Supplied material >>
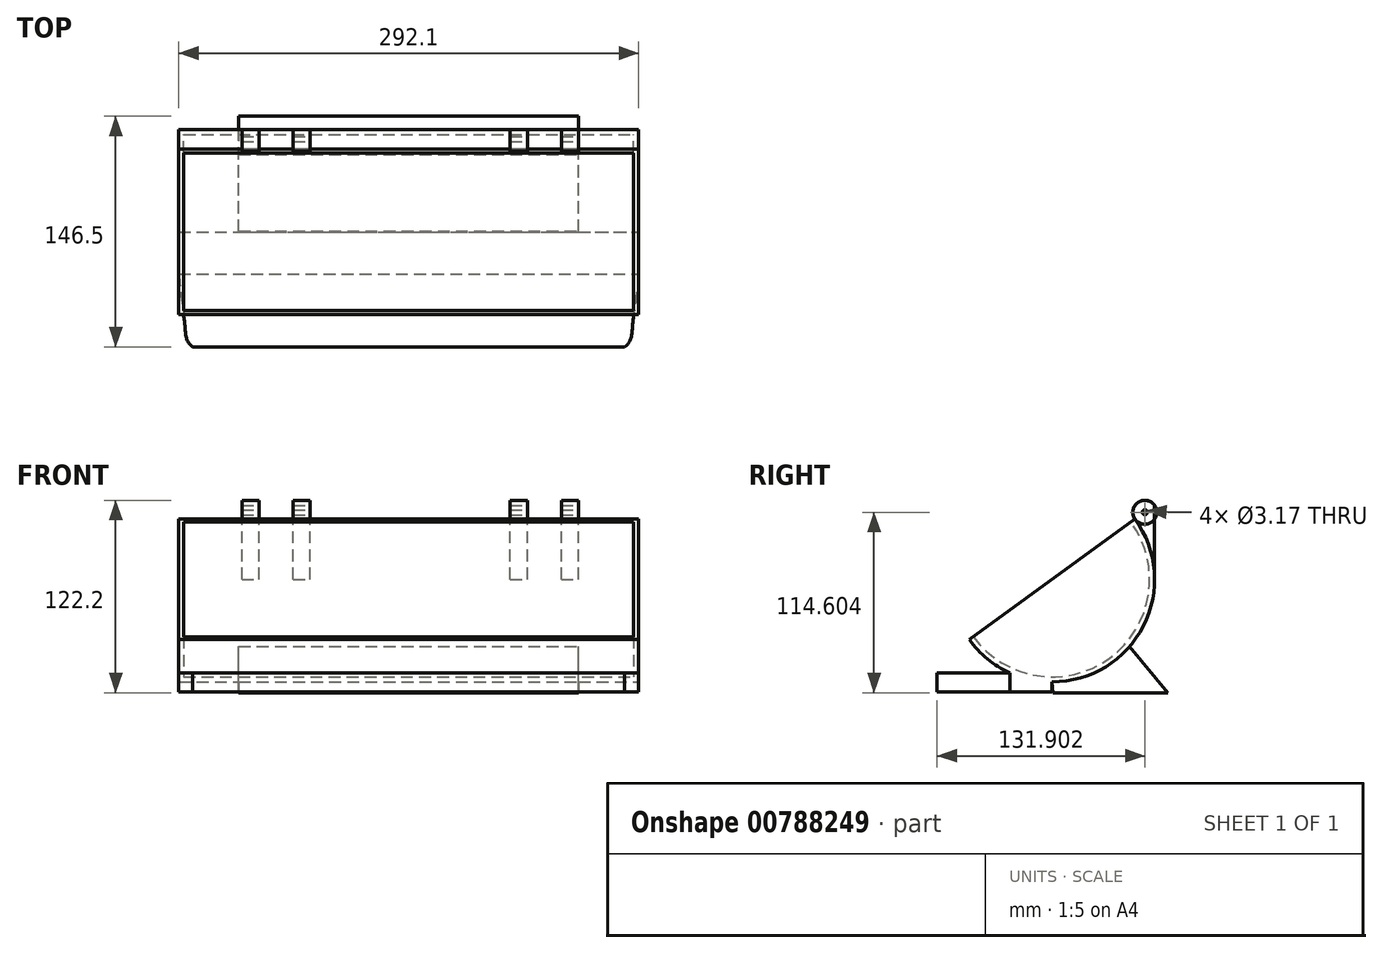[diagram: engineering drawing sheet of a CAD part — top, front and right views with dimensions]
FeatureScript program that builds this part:
annotation { "Feature Type Name" : "Feature", "Feature Type Description" : "" }
export const myFeature = defineFeature(function(context is Context, id is Id, definition is map)
    precondition{}
    {
        {
            var Q0;
            Q0=qCreatedBy(makeId("Right.planeOp"),FACE);
            var sketch = newSketch(context, id + "F0", { "sketchPlane" : qUnion([Q0])});
            skCircle(sketch, "E0", {"center": v(0, 0) * mm, "radius": 65.09 * mm});
            skLineSegment(sketch, "E1", {"start": v(-52.66, -38.26) * mm, "end": v(52.66, 38.26) * mm});
            skSolve(sketch);
        }
        {
            var Q0;
            {var subQ0=sQuery(id+"F0.wireOp",EDGE,"E1");Q0=makeQuery(id+"F0.imprint","IMPRINT",FACE,{"disambiguationData":[TD([[makeQuery(id+"F0.imprint","IMPRINT",EDGE,{"derivedFrom":subQ0}),-1.0]])]});}
            extrude(context, id + "F1", {"entities" : qUnion([Q0]), "depth" : 292.1 * mm, "offsetDistance" : 25.4 * mm});
        }
        {
            var Q0;
            Q0=makeQuery(id+"F1.opExtrude","SWEPT_FACE",FACE,{"disambiguationData":[OSD([sQuery(id+"F0.wireOp",EDGE,"E1")])]});
            var sketch = newSketch(context, id + "F2", { "sketchPlane" : qUnion([Q0])});
            skLineSegment(sketch, "E2.0", {"start": v(288.93, 61.91) * mm, "end": v(3.17, 61.91) * mm});
            skLineSegment(sketch, "E2.1", {"start": v(288.93, -61.91) * mm, "end": v(288.93, 61.91) * mm});
            skLineSegment(sketch, "E2.2", {"start": v(288.93, -61.91) * mm, "end": v(3.17, -61.91) * mm});
            skLineSegment(sketch, "E2.3", {"start": v(3.17, -61.91) * mm, "end": v(3.17, 61.91) * mm});
            skLineSegment(sketch, "E3", {"start": v(3.17, 0) * mm, "end": v(288.93, 0) * mm});
            skSolve(sketch);
        }
        {
            var Q0;
            {var subQ0=sQuery(id+"F2.wireOp",EDGE,"E2.2");Q0=makeQuery(id+"F2.imprint","IMPRINT",FACE,{"disambiguationData":[TD([[makeQuery(id+"F2.imprint","IMPRINT",EDGE,{"derivedFrom":subQ0}),-1.0]])]});}
            var Q1;
            Q1=sQuery(id+"F2.wireOp",EDGE,"E3");
            revolve(context, id + "F3", {"operationType" : NewBodyOperationType.REMOVE, "surfaceOperationType" : NewSurfaceOperationType.NEW, "entities" : qUnion([Q0]), "axis" : qUnion([Q1]), "revolveType" : RevolveType.FULL, "oppositeDirection" : true});
        }
        {
            var Q0;
            Q0=makeQuery(id+"F1.opExtrude","CAP_FACE",FACE,{"disambiguationData":[OSD([sQuery(id+"F0.wireOp",EDGE,"E0"),sQuery(id+"F0.wireOp",EDGE,"E1")])],"isStart":false});
            var sketch = newSketch(context, id + "F4", { "sketchPlane" : qUnion([Q0])});
            skLineSegment(sketch, "E4", {"start": v(0.45, -71.98) * mm, "end": v(73.47, -71.98) * mm});
            skLineSegment(sketch, "E5", {"start": v(0, -65.09) * mm, "end": v(0.45, -71.98) * mm});
            skLineSegment(sketch, "E6", {"start": v(73.47, -71.98) * mm, "end": v(49.2, -42.61) * mm});
            skSolve(sketch);
        }
        {
            var Q0;
            {var subQ0=sQuery(id+"F4.wireOp",EDGE,"E4");Q0=makeQuery(id+"F4.imprint","IMPRINT",FACE,{"disambiguationData":[TD([[makeQuery(id+"F4.imprint","IMPRINT",EDGE,{"derivedFrom":subQ0}),1.0]])]});}
            extrude(context, id + "F5", {"entities" : qUnion([Q0]), "oppositeDirection" : true, "depth" : 215.9 * mm, "offsetDistance" : 25.4 * mm});
        }
        {
            var Q0;
            Q0=makeQuery(id+"F5.opExtrude","SWEPT_BODY",BODY,{"disambiguationData":[OSD([sQuery(id+"F0.wireOp",EDGE,"E0"),sQuery(id+"F4.wireOp",EDGE,"E4"),sQuery(id+"F4.wireOp",EDGE,"KYubqp39-4rkq-0Sul-4jHG-rVcmojZrJ8TJ")])]});
            transform(context, id + "F6", {"entities" : qUnion([Q0]), "transformType" : TransformType.TRANSLATION_3D, "dx" : -38.1 * mm, "dy" : 0 * mm, "dz" : 0 * mm, "makeCopy" : false});
        }
        {
            var Q0;
            Q0=makeQuery(id+"F1.opExtrude","CAP_FACE",FACE,{"disambiguationData":[OSD([sQuery(id+"F0.wireOp",EDGE,"E0"),sQuery(id+"F0.wireOp",EDGE,"E1")])],"isStart":false});
            var sketch = newSketch(context, id + "F7", { "sketchPlane" : qUnion([Q0])});
            skLineSegment(sketch, "E7", {"start": v(0, -71.44) * mm, "end": v(-73.03, -71.44) * mm});
            skLineSegment(sketch, "E8", {"start": v(-73.03, -71.44) * mm, "end": v(-73.03, -59.3) * mm});
            skLineSegment(sketch, "E9", {"start": v(-73.03, -59.3) * mm, "end": v(-26.84, -59.3) * mm});
            skLineSegment(sketch, "E10", {"start": v(0, -71.44) * mm, "end": v(0, -65.09) * mm});
            skPoint(sketch, "E11.0", {"position": v(0, 0) * mm});
            skArc(sketch, "E12", {"start": v(0, -65.09) * mm, "mid": v(-13.73, -63.62) * mm, "end": v(-26.84, -59.3) * mm});
            skSolve(sketch);
        }
        {
            var Q0;
            Q0=makeQuery(id+"F7.imprint","IMPRINT",FACE,{"disambiguationData":[TD([[makeQuery(id+"F7.imprint","IMPRINT",EDGE,{"derivedFrom":sQuery(id+"F7.wireOp",EDGE,"E7")}),-1.0]])]});
            extrude(context, id + "F8", {"entities" : qUnion([Q0]), "operationType" : NewBodyOperationType.ADD, "oppositeDirection" : true, "depth" : 292.1 * mm, "offsetDistance" : 25.4 * mm});
        }
        {
            var Q0;
            Q0=makeQuery(id+"F8.opExtrude","SWEPT_FACE",FACE,{"disambiguationData":[OSD([sQuery(id+"F7.wireOp",EDGE,"E9")])]});
            var sketch = newSketch(context, id + "F9", { "sketchPlane" : qUnion([Q0])});
            skLineSegment(sketch, "E13", {"start": v(0, -73.03) * mm, "end": v(8.9, -73.03) * mm});
            skLineSegment(sketch, "E14", {"start": v(0, -26.84) * mm, "end": v(0, -73.03) * mm});
            skFitSpline(sketch, "E15", {"points": [v(0, -26.84) * mm, v(1.7, -42.08) * mm, v(3.9, -59.84) * mm, v(8.9, -73.03) * mm], "startDerivative": vector(5.58, -44.82) * mm, "endDerivative": vector(42.2, -26.09) * mm});
            skLineSegment(sketch, "E16", {"start": v(146.05, -73.03) * mm, "end": v(146.05, -36.08) * mm});
            skFitSpline(sketch, "E17.MirrorCS", {"points": [v(292.1, -26.84) * mm, v(290.4, -42.08) * mm, v(288.2, -59.84) * mm, v(283.21, -73.02) * mm], "startDerivative": vector(-5.58, -44.82) * mm, "endDerivative": vector(-42.2, -26.09) * mm});
            skSolve(sketch);
        }
        {
            var Q0;
            Q0=makeQuery(id+"F9.imprint","IMPRINT",FACE,{"disambiguationData":[TD([[makeQuery(id+"F9.imprint","IMPRINT",EDGE,{"derivedFrom":sQuery(id+"F9.wireOp",EDGE,"E13")}),1.0]])]});
            extrude(context, id + "F10", {"entities" : qUnion([Q0]), "operationType" : NewBodyOperationType.REMOVE, "oppositeDirection" : true, "depth" : 25.4 * mm, "offsetDistance" : 25.4 * mm});
        }
        {
            var Q0;
            {var subQ0=sQuery(id+"F9.wireOp",EDGE,"E17.MirrorCS");Q0=makeQuery(id+"F9.imprint","IMPRINT",FACE,{"disambiguationData":[TD([[makeQuery(id+"F9.imprint","IMPRINT",EDGE,{"derivedFrom":subQ0}),1.0]])]});}
            extrude(context, id + "F11", {"entities" : qUnion([Q0]), "operationType" : NewBodyOperationType.REMOVE, "oppositeDirection" : true, "depth" : 25.4 * mm, "offsetDistance" : 25.4 * mm});
        }
        {
            var Q0;
            Q0=makeQuery(id+"F8.boolean.opBoolean","MERGE",FACE,{"derivedFrom":[makeQuery(id+"F1.opExtrude","CAP_FACE",FACE,{"disambiguationData":[OSD([sQuery(id+"F0.wireOp",EDGE,"E0"),sQuery(id+"F0.wireOp",EDGE,"E1")])],"isStart":false}),makeQuery(id+"F8.opExtrude","CAP_FACE",FACE,{"disambiguationData":[OSD([sQuery(id+"F7.wireOp",EDGE,"E7"),sQuery(id+"F7.wireOp",EDGE,"E8"),sQuery(id+"F7.wireOp",EDGE,"E9"),sQuery(id+"F7.wireOp",EDGE,"E10"),sQuery(id+"F7.wireOp",EDGE,"E12")])],"isStart":true})]});
            var sketch = newSketch(context, id + "F12", { "sketchPlane" : qUnion([Q0])});
            skLineSegment(sketch, "E18", {"start": v(65.09, 0) * mm, "end": v(65.09, 47) * mm});
            skPoint(sketch, "E19.0", {"position": v(52.66, 38.26) * mm});
            skArc(sketch, "E20", {"start": v(52.66, 38.26) * mm, "mid": v(61.9, 20.11) * mm, "end": v(65.09, 0) * mm});
            skLineSegment(sketch, "E21", {"start": v(52.66, 38.26) * mm, "end": v(65.09, 47) * mm, "construction": true});
            skArc(sketch, "E22", {"start": v(65.09, 47) * mm, "mid": v(54.42, 48.78) * mm, "end": v(52.78, 38.08) * mm});
            skCircle(sketch, "E23", {"center": v(58.87, 42.62) * mm, "radius": 1.59 * mm});
            skSolve(sketch);
        }
        {
            var Q0;
            Q0 = qSketchRegion(id + "F12", true);
            extrude(context, id + "F13", {"entities" : qUnion([Q0]), "oppositeDirection" : true, "depth" : 10.92 * mm, "offsetDistance" : 25.4 * mm});
        }
        {
            var Q0;
            Q0=makeQuery(id+"F13.opExtrude","SWEPT_BODY",BODY,{"disambiguationData":[OSD([sQuery(id+"F12.wireOp",EDGE,"E18"),sQuery(id+"F12.wireOp",EDGE,"E20"),sQuery(id+"F12.wireOp",EDGE,"E22"),sQuery(id+"F12.wireOp",EDGE,"E23")])]});
            transform(context, id + "F14", {"entities" : qUnion([Q0]), "transformType" : TransformType.TRANSLATION_3D, "dx" : -38.1 * mm, "dy" : 0 * mm, "dz" : 0 * mm, "makeCopy" : false});
        }
        {
            var Q0;
            Q0=makeQuery(id+"F13.opExtrude","SWEPT_BODY",BODY,{"disambiguationData":[OSD([sQuery(id+"F12.wireOp",EDGE,"E18"),sQuery(id+"F12.wireOp",EDGE,"E20"),sQuery(id+"F12.wireOp",EDGE,"E22"),sQuery(id+"F12.wireOp",EDGE,"E23")])]});
            transform(context, id + "F15", {"entities" : qUnion([Q0]), "transformType" : TransformType.TRANSLATION_3D, "dx" : -32.5 * mm, "dy" : 0 * mm, "dz" : 0 * mm, "makeCopy" : true});
        }
        {
            var Q0;
            Q0=makeQuery(id+"F15.opPattern","COPY",BODY,{"derivedFrom":makeQuery(id+"F13.opExtrude","SWEPT_BODY",BODY,{"disambiguationData":[OSD([sQuery(id+"F12.wireOp",EDGE,"E18"),sQuery(id+"F12.wireOp",EDGE,"E20"),sQuery(id+"F12.wireOp",EDGE,"E22"),sQuery(id+"F12.wireOp",EDGE,"E23")])]}),"instanceName":"1"});
            var Q1;
            {var subQ0=sQuery(id+"F0.wireOp",EDGE,"E1");var subQ1=sQuery(id+"F0.wireOp",EDGE,"E0");Q1=makeQuery(id+"F1.opExtrude","SWEPT_EDGE",EDGE,{"disambiguationData":[OSD([subQ1,subQ0]),TDD([makeQuery(id+"F0.imprint","INTERSECT",VERTEX,{"disambiguationData":[OD(1.0)],"derivedFrom":[subQ1,subQ0]})])]});}
            transform(context, id + "F16", {"entities" : qUnion([Q0]), "transformType" : TransformType.TRANSLATION_DISTANCE, "transformDirection" : qUnion([Q1]), "distance" : 137.92 * mm, "makeCopy" : true});
        }
        {
            var Q0;
            Q0=makeQuery(id+"F16.opPattern","COPY",BODY,{"derivedFrom":makeQuery(id+"F15.opPattern","COPY",BODY,{"derivedFrom":makeQuery(id+"F13.opExtrude","SWEPT_BODY",BODY,{"disambiguationData":[OSD([sQuery(id+"F12.wireOp",EDGE,"E18"),sQuery(id+"F12.wireOp",EDGE,"E20"),sQuery(id+"F12.wireOp",EDGE,"E22"),sQuery(id+"F12.wireOp",EDGE,"E23")])]}),"instanceName":"1"}),"instanceName":"1"});
            transform(context, id + "F17", {"entities" : qUnion([Q0]), "transformType" : TransformType.TRANSLATION_3D, "dx" : -32.5 * mm, "dy" : 0 * mm, "dz" : 0 * mm, "makeCopy" : true});
        }
    });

What is asked >> Count the lines in the material that contain the string "center", matching case exactly, and give only that number.

Written reply >> 2